On the Smoothness Constraints for Four-Dimensional Data Assimilation

An algorithm for determination of the weights of smoothness penalty constraints for the four-dimensional variational data assimilation technique is proposed and evaluated. To study the nature of smoothness penalty constraints, a simple nonlinear harmonic oscillator problem is first considered. Penalizing smoothness constraints is found to make the modified Hessian matrix of the cost function more positive definite, akin to the idea behind the modified line search Newtonʹs methods. However, the use of the derivative smoothness constraints with a fixed coefficient does not warrant uniform imposition of these constraints at every iteration.

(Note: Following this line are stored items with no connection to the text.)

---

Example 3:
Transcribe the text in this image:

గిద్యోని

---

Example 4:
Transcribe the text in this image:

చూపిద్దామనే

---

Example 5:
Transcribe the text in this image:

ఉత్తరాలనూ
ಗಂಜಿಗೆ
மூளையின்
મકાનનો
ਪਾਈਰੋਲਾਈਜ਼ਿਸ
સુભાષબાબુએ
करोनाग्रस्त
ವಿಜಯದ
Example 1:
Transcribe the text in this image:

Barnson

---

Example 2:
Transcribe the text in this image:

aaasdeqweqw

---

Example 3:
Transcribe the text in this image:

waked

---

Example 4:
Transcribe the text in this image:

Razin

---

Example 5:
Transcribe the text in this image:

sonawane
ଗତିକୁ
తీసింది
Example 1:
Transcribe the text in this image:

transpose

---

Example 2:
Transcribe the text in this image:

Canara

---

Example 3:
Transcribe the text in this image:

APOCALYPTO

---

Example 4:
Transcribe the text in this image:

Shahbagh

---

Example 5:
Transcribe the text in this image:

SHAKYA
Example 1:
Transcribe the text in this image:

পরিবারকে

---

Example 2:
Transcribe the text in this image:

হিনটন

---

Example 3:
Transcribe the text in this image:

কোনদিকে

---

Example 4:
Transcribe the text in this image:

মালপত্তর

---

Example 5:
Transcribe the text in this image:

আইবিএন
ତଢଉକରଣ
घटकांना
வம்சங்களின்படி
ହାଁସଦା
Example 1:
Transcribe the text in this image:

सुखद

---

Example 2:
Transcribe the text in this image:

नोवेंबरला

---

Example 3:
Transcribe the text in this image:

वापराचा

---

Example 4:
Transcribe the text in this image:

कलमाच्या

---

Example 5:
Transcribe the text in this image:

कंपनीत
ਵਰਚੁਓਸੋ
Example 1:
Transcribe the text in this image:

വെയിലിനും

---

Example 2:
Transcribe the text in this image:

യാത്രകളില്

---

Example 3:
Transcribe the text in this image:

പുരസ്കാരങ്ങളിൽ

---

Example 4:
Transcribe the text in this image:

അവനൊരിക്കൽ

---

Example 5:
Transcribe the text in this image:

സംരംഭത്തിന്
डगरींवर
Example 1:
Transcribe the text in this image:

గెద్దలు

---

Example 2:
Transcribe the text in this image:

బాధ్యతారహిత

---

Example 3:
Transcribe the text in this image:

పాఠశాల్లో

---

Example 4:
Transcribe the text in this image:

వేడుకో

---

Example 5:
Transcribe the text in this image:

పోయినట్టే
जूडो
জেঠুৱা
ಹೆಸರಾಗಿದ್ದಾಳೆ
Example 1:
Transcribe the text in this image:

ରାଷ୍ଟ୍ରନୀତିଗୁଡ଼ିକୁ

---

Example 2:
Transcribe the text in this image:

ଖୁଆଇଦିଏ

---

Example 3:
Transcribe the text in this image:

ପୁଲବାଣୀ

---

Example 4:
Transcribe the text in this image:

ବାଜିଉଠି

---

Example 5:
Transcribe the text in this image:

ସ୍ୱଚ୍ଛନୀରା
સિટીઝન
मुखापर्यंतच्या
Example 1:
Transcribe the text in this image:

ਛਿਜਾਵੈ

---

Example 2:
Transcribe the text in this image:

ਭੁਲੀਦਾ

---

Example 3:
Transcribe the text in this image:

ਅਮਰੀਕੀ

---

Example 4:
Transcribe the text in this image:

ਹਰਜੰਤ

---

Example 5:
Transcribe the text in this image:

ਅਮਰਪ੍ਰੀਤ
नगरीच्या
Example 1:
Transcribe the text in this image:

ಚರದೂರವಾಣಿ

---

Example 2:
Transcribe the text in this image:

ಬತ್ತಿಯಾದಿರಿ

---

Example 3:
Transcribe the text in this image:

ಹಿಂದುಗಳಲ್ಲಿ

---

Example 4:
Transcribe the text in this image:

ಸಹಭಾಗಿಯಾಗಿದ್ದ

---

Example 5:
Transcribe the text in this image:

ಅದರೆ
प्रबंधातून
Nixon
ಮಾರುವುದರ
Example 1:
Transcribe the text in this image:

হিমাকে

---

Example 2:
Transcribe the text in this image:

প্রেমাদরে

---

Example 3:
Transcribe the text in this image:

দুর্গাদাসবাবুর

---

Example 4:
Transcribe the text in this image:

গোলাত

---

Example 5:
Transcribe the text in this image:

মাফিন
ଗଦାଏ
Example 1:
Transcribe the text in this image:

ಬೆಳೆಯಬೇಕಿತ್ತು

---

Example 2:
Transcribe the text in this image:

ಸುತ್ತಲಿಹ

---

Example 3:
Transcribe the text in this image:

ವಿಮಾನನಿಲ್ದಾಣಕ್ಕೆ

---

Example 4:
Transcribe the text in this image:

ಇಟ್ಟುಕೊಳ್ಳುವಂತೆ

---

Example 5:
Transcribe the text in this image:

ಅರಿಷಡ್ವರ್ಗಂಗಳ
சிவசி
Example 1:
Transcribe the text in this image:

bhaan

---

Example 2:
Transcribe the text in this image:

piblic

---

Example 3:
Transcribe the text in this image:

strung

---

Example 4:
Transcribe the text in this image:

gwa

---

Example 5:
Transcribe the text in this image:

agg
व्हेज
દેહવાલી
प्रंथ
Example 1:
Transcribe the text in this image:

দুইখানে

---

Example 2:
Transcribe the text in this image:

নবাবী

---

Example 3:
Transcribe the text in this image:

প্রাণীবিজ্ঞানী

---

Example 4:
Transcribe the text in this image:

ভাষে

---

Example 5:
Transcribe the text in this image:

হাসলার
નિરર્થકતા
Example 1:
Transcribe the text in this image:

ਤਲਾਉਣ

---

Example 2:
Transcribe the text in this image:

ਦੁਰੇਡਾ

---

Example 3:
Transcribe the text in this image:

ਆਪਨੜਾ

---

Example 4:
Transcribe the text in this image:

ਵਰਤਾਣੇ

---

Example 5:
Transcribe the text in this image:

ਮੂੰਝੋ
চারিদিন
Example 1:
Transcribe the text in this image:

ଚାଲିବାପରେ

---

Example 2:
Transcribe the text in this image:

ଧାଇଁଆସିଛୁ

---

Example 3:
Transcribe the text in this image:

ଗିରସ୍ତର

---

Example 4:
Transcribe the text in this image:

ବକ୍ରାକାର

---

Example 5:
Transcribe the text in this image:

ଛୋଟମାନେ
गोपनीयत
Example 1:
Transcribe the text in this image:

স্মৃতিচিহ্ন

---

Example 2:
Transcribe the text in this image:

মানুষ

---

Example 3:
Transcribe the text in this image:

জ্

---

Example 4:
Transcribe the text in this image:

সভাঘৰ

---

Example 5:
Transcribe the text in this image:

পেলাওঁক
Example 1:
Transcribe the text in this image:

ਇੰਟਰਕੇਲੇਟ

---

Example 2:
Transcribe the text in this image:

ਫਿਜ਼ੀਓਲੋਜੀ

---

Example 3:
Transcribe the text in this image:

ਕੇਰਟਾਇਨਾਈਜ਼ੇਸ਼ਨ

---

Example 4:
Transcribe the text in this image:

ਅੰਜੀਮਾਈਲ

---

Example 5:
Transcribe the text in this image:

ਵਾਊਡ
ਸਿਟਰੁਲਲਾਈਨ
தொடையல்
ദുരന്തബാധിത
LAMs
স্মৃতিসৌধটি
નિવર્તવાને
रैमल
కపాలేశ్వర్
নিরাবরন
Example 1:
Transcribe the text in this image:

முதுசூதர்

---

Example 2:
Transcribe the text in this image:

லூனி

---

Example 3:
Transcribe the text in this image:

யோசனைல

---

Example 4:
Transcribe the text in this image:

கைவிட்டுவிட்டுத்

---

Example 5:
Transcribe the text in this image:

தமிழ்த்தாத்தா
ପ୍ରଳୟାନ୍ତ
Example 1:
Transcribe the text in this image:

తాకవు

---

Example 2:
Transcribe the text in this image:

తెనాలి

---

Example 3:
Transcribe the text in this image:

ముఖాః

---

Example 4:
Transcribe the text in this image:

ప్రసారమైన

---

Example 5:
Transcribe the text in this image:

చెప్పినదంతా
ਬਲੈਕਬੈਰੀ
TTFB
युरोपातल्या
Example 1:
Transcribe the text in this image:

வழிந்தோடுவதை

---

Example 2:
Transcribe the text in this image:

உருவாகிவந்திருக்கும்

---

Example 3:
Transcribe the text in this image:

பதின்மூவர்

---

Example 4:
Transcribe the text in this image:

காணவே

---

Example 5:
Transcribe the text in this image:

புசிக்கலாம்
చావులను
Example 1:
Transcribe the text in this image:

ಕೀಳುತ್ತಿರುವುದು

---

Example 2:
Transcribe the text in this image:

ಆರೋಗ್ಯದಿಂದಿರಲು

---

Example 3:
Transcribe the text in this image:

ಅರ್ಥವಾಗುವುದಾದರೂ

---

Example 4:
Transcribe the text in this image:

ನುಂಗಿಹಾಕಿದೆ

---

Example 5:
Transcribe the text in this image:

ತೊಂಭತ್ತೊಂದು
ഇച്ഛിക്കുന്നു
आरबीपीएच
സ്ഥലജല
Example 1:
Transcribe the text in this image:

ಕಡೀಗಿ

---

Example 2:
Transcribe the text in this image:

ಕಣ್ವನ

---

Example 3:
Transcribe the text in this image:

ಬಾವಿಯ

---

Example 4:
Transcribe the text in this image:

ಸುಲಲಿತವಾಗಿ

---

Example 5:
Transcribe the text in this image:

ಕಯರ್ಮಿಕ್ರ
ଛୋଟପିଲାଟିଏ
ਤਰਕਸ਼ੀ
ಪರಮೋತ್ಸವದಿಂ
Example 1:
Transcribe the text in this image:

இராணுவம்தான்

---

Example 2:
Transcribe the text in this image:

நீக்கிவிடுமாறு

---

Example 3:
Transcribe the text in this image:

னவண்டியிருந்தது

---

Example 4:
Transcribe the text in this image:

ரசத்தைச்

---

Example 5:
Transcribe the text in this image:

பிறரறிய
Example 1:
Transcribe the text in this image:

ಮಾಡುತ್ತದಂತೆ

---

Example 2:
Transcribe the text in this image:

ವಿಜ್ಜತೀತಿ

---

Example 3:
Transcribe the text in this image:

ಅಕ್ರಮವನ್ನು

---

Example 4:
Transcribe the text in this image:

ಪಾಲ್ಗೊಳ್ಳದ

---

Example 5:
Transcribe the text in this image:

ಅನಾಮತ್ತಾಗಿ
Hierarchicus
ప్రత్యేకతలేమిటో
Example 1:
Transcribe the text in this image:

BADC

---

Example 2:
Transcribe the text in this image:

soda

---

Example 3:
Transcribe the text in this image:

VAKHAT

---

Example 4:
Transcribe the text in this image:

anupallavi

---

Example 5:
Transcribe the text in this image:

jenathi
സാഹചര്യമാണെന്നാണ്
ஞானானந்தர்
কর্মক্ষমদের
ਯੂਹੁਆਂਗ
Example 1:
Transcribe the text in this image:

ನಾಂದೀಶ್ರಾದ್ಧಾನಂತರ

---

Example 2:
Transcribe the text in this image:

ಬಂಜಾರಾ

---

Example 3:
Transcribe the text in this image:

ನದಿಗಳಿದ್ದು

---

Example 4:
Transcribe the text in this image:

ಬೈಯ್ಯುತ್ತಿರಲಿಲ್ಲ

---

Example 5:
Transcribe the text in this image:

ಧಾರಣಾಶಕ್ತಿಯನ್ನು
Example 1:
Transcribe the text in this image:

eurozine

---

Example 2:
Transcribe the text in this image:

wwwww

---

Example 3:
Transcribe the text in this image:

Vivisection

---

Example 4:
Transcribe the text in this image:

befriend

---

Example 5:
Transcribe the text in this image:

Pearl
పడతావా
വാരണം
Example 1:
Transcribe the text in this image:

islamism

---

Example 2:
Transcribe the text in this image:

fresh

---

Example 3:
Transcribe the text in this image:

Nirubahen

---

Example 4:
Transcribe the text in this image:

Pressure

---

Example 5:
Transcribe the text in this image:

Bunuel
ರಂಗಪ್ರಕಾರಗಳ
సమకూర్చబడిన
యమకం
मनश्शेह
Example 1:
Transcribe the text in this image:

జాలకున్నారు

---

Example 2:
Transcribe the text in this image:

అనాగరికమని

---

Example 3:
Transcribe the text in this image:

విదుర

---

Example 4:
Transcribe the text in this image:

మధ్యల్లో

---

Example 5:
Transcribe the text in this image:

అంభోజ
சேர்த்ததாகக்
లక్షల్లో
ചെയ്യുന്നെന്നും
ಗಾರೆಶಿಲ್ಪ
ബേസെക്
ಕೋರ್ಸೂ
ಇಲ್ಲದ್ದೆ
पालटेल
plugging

A remedy is to control the ratio of the smoothness penalty function over the cost function, which can dramatically increase the positive definite area. On the other hand, the large smoothness coefficients obtained from this approach can deteriorate the convergence property of the minimization problem. Based on these observations, an algorithm for tuning the weights of smoothness constraints is proposed to overcome the aforementioned problems. The algorithm is first applied to a simple dynamic problem. It is then tested on the retrieval of microscale turbulent structures in a simulated convective boundary layer. This method is further evaluated on the retrieval of a strong meso-scale thunderstorm outflow from Doppler radar data. The results show that the algorithm yields efficient retrieval.